High Performance Transaction Systems
Author | : Dieter Gawlick |
Publisher | : Springer Science & Business Media |
Total Pages | : 348 |
Release | : 1989-04-26 |
ISBN-10 | : 3540510850 |
ISBN-13 | : 9783540510857 |
Rating | : 4/5 (857 Downloads) |
Download or read book High Performance Transaction Systems written by Dieter Gawlick and published by Springer Science & Business Media. This book was released on 1989-04-26 with total page 348 pages. Available in PDF, EPUB and Kindle. Book excerpt: This Lecture Notes volume is based on the "International Workshop on High Performance Transaction Systems" held in the Asilomar Conference Center, September 28-30, 1987. Many of the problems identified during the workshop are liable to determine the future development of transaction systems and distributed high performance systems in general for many years to come. So the organizers of HPTS '87 felt encouraged to collect the papers presented at the workshop in order to make them accessible to a wider audience of interested developers and researchers. Since some of the contributions represented work in progress, the authors agreed to prepare revised and updated versions of their papers for this publication.
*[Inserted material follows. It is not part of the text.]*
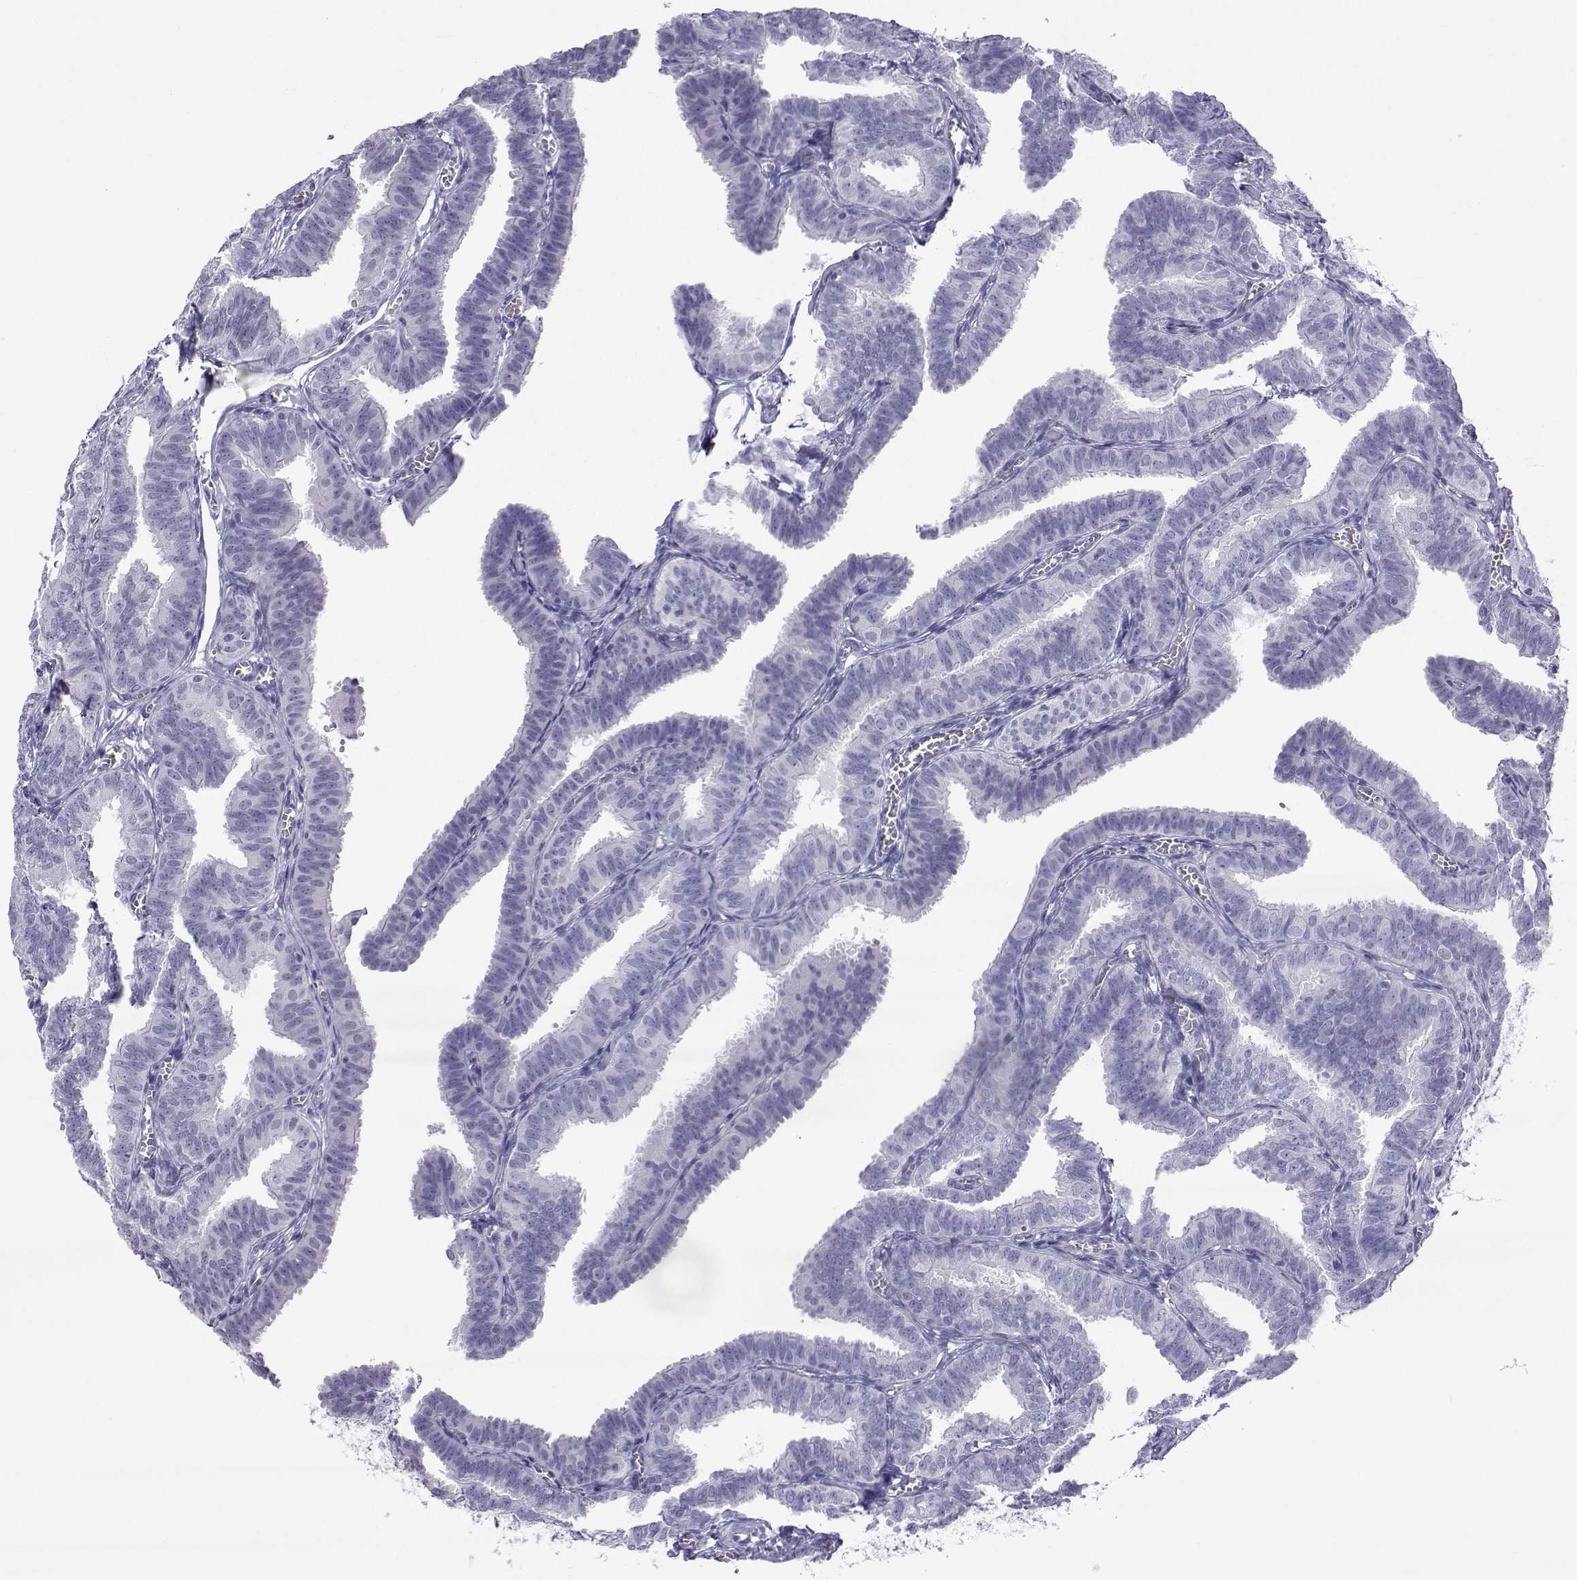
{"staining": {"intensity": "negative", "quantity": "none", "location": "none"}, "tissue": "fallopian tube", "cell_type": "Glandular cells", "image_type": "normal", "snomed": [{"axis": "morphology", "description": "Normal tissue, NOS"}, {"axis": "topography", "description": "Fallopian tube"}], "caption": "A micrograph of fallopian tube stained for a protein shows no brown staining in glandular cells.", "gene": "ACTL7A", "patient": {"sex": "female", "age": 25}}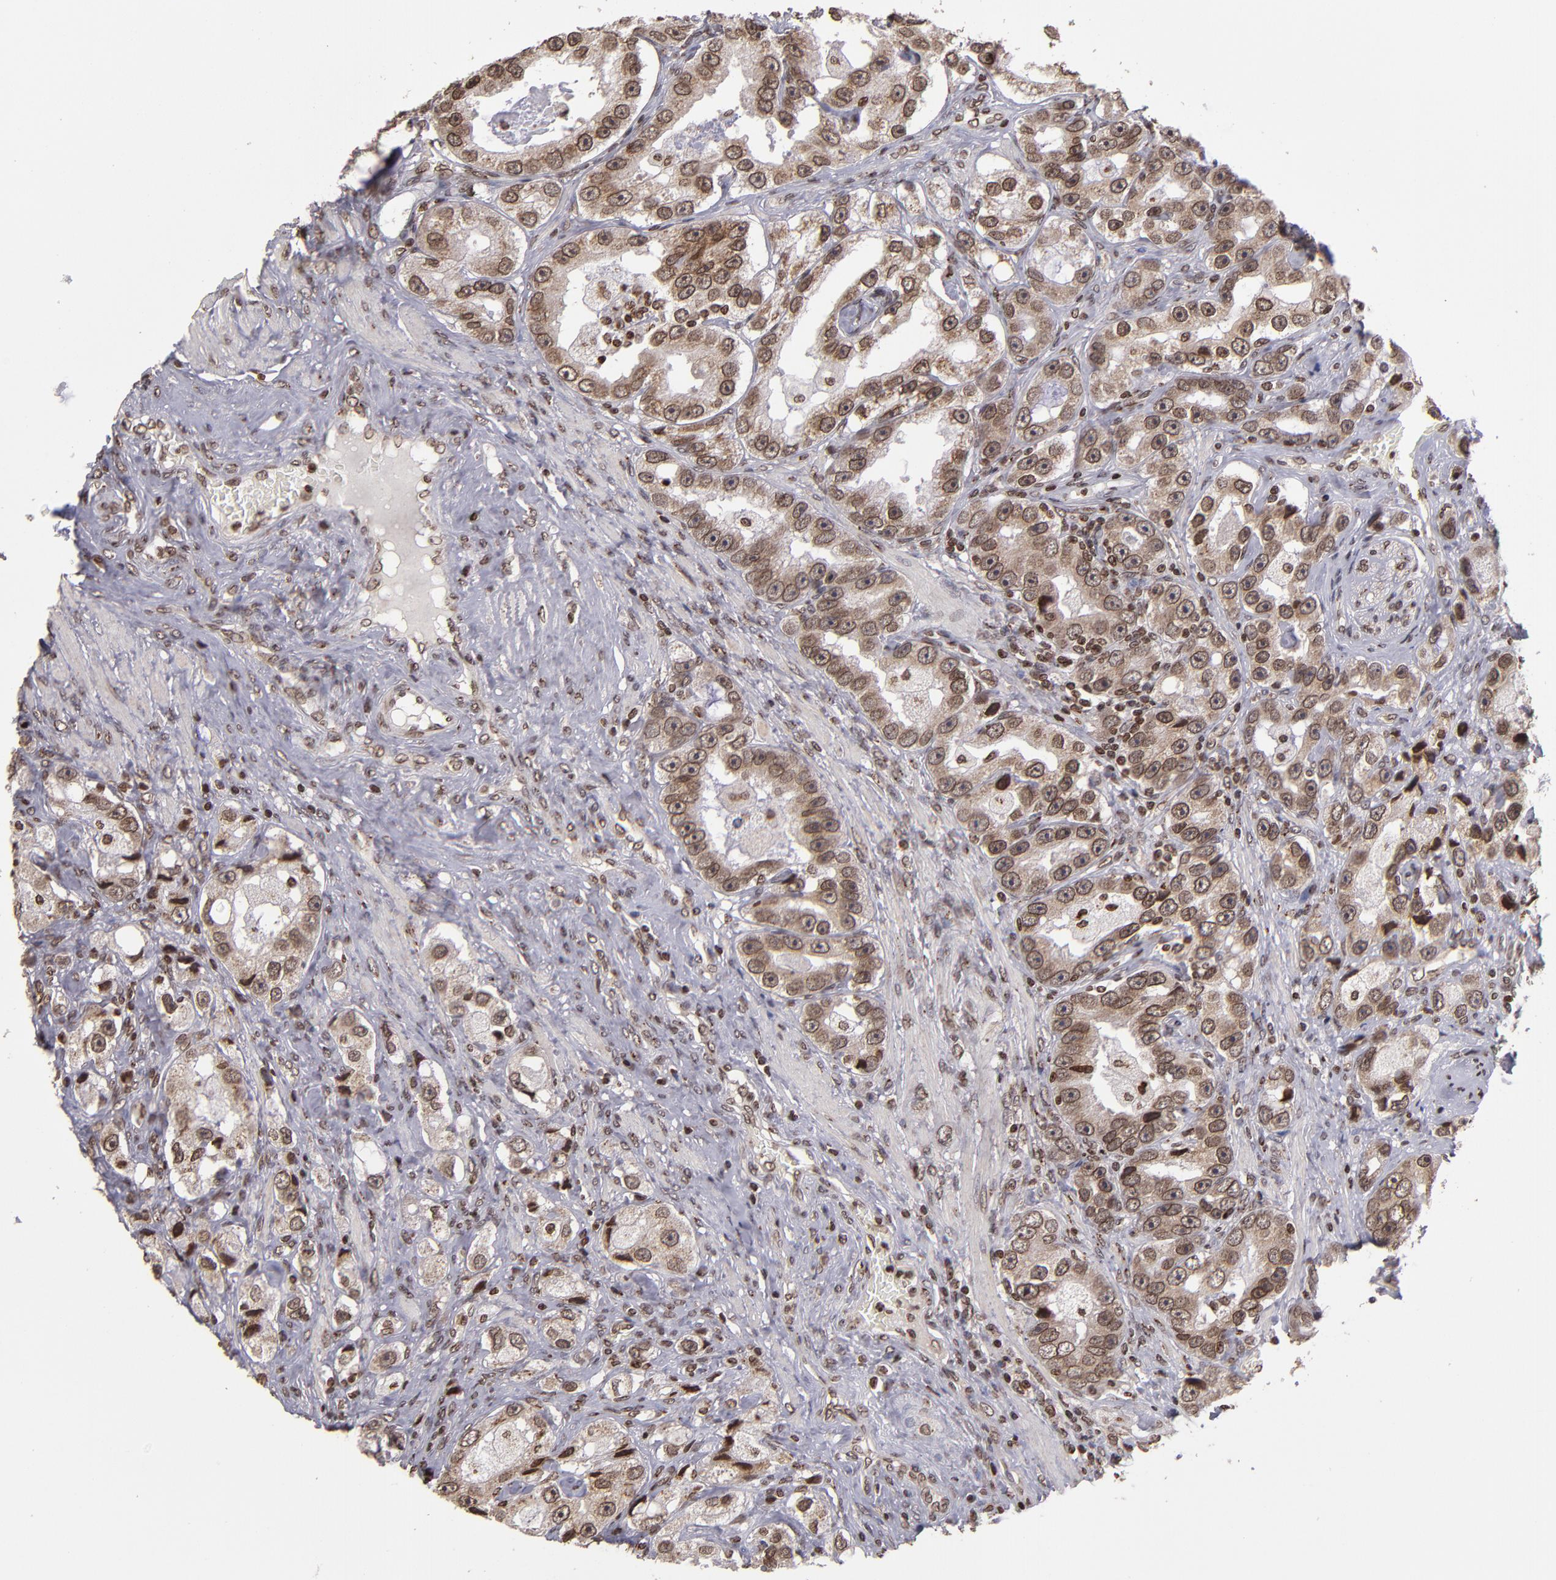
{"staining": {"intensity": "moderate", "quantity": ">75%", "location": "cytoplasmic/membranous,nuclear"}, "tissue": "prostate cancer", "cell_type": "Tumor cells", "image_type": "cancer", "snomed": [{"axis": "morphology", "description": "Adenocarcinoma, High grade"}, {"axis": "topography", "description": "Prostate"}], "caption": "IHC image of neoplastic tissue: human adenocarcinoma (high-grade) (prostate) stained using immunohistochemistry (IHC) reveals medium levels of moderate protein expression localized specifically in the cytoplasmic/membranous and nuclear of tumor cells, appearing as a cytoplasmic/membranous and nuclear brown color.", "gene": "CSDC2", "patient": {"sex": "male", "age": 63}}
This accounts for the long delay between the event itself and the publication, but on the other hand it provides the reader with a state-of-the-art account of transaction processing topics. The book is organized according to the major sections of the workshop. In the network section the reader finds an analysis of two of the major "paradigms" in networking, ISO/OSI and SNA, from the perspective of transaction processing. In the next section four different transaction processing and database systems are described: Model 204 - a database management system marketed by Computer Corporation of America, Tandem's NonStop SQL, Citicorp's transaction processing system and ALCS, which basically is a version of TPF running under MVS/XA. The section on architectural issues contains four very different contributions which are fairly representative of the type of problems in transaction systems investigated in the research community. Finally, performance evaluations and system comparisons are presented.